Post_T = Testosterone measurements after participants were told what position they would take later in the study.

Semester = What semester the participants were run in.

We predicted that Pre_T would account for a significant amount of variance in Post_T. However, we also predicted that Condition and Gender and would account for a significant amount of variance over and above Pre_T.

Use this prediction for the following questions. Again, be sure to provide syntax and output.

1. Run a hierarchical regression testing the hypothesis. What percentage of additional variance is accounted for by adding in both Condition and Gender? Is this additional variance accounted for significant? Report the p-value.

2. Report the squared partial correlations for both Condition and Gender. In words, what do these values represent?

3. Report the squared semipartial correlations for both Condition and Gender. In words, what do these values represent?

4. What are the zero-order correlations between each of your predictor variables and the dependent variable? Is their evidence of suppression? How do you know?
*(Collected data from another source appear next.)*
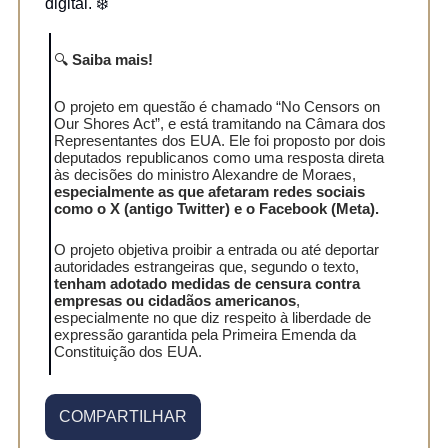
digital. ❄️
🔍
Saiba mais!
O projeto em questão é chamado “No Censors on
Our Shores Act”, e está tramitando na Câmara dos
Representantes dos EUA. Ele foi proposto por dois
deputados republicanos como uma resposta direta
às decisões do ministro Alexandre de Moraes,
especialmente as que afetaram redes sociais
como o X (antigo Twitter) e o Facebook (Meta).
O projeto objetiva proibir a entrada ou até deportar
autoridades estrangeiras que, segundo o texto,
tenham adotado medidas de censura contra
empresas ou cidadãos americanos
,
especialmente no que diz respeito à liberdade de
expressão garantida pela Primeira Emenda da
Constituição dos EUA.
COMPARTILHAR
5. Run a multiple regression (not hierarchical) predicting Post T from Pre T, condition, and gender. Is there any evidence of non-linearity? Is there any evidence of heteroscedasticity? Is there evidence for non-normality? In each case, explain why you think there is or is not evidence for violations of each of these assumptions.

6. This study was conducted over two semesters. I’m worried that participants in the first semester may have been treated somewhat differently than students in the second semester. That is, there might be a violation of independence because semester might have an effect on my DV. Should I be worried? Why or why not?

7. Check for high leverage and high distance. Are there any subjects with particularly high leverage or distance (according to our rules of thumb)? If so, what are their subject numbers?

8. Are there any subjects who have an unusually high influence on the overall regression equation? If so, what are their subject numbers?

9. Are there any subjects who have an unusually high influence on the regression coefficient for condition? How about influence on the regression coefficient for gender? The regression coefficient for pre_T?  If so, what are their subject numbers?